The Burton Pike residence, constructed prior to the American Civil War, is located along Burton Pike in Scott County, Kentucky. The four bay-wide house features pegged windows, a Greek Revival era porch, built-in bookcases, recessed windows and separate staircases to unconnected second-story rooms.
Early settlers along Burton Pike included Clifton and Sarah Wallter Rodes, Waller Rodes and Joseph and Rodes Burch, who had moved from Albermarle County, Virginia in 1788.1 The Waller Rodes residence and farm were sold to Jesse Hambrick at a later date. Hambrick, along with Joseph B. Kenney, purchased much of the land between Long Lick and Burton Pike with Kenney occupying the residence.

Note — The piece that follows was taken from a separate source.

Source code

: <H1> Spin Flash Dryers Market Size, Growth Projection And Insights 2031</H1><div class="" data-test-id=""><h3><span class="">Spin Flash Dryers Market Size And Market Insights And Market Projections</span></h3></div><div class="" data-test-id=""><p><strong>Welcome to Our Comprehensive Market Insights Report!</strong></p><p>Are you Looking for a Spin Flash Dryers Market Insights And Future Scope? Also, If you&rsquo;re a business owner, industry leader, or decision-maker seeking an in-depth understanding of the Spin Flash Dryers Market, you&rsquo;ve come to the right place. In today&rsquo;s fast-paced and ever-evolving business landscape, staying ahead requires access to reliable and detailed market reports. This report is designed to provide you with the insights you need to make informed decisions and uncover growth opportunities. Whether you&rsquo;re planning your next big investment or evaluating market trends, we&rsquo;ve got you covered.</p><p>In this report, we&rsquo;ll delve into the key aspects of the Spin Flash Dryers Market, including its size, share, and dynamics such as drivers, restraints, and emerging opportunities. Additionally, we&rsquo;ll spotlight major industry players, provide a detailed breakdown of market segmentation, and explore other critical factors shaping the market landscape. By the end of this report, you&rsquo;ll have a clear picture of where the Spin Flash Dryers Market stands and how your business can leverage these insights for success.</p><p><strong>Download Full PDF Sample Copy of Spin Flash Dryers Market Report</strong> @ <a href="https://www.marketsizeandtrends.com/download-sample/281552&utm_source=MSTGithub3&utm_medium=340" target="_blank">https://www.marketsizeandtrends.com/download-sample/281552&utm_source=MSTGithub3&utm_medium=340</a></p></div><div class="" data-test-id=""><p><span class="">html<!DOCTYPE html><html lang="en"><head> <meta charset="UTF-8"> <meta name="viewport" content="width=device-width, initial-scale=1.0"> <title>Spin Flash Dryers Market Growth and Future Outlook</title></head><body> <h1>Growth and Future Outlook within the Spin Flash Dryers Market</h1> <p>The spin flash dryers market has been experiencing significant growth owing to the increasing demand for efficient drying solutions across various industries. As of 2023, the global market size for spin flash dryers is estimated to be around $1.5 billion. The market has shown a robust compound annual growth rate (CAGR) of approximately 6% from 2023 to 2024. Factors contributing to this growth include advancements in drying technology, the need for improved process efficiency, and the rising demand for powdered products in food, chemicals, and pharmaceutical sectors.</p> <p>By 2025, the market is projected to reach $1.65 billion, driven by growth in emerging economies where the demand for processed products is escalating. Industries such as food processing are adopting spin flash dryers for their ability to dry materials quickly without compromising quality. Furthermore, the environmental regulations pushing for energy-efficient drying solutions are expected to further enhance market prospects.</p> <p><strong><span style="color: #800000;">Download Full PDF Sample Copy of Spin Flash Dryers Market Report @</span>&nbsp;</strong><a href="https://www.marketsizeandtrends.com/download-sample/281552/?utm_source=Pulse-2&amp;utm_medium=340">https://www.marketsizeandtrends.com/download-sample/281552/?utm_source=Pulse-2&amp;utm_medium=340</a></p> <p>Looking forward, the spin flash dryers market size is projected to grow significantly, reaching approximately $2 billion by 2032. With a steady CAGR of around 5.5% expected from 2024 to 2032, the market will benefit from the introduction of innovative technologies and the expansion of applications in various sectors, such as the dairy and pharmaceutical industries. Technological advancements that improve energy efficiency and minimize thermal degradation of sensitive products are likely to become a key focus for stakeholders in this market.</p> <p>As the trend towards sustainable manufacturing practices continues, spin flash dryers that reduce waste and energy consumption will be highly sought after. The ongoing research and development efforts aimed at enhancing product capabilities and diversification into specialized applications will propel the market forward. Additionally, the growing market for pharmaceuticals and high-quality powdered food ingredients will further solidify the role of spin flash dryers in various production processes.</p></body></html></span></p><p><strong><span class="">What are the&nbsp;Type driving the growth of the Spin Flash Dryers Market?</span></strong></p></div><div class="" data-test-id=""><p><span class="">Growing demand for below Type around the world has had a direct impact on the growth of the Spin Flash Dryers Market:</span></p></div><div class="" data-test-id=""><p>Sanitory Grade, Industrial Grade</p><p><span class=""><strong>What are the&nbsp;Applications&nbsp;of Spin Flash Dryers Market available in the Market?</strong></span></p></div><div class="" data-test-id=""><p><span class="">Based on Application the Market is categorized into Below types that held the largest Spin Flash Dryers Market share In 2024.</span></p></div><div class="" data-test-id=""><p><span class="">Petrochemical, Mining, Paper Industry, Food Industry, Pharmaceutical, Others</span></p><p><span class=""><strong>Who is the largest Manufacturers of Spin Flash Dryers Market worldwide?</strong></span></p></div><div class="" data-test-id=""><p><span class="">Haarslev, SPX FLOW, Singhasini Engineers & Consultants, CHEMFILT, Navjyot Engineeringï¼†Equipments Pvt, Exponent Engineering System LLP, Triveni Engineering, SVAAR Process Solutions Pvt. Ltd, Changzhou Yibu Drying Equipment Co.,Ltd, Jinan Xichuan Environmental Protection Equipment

Kenney was born in neighboring Bourbon County in 1806 and moved to Scott County after he married Lavinia Lander in 1827.1 He purchased 348 acres at $18 per acre from Henry Inlow in 1829, which included a roadway between the William Rodes and John Cartinhour houses. Kenney then acquired additional acreage from the estates of William Rodes, Rodes-Burch, Joseph Burch, from William Dickey, the heirs of Joseph McCalla, the Hambricks, Samuel Thomason, J.L. Thornberry and Charles Parks, eventually totaling 1,400 acres.
Kenney moved to Georgetown in 1858 to join the Presbyterian Church’s movement to establish a female seminary.1 He became a Farmers Bank director, president of the Lexington-Covington Turnpike Company and served various political offices.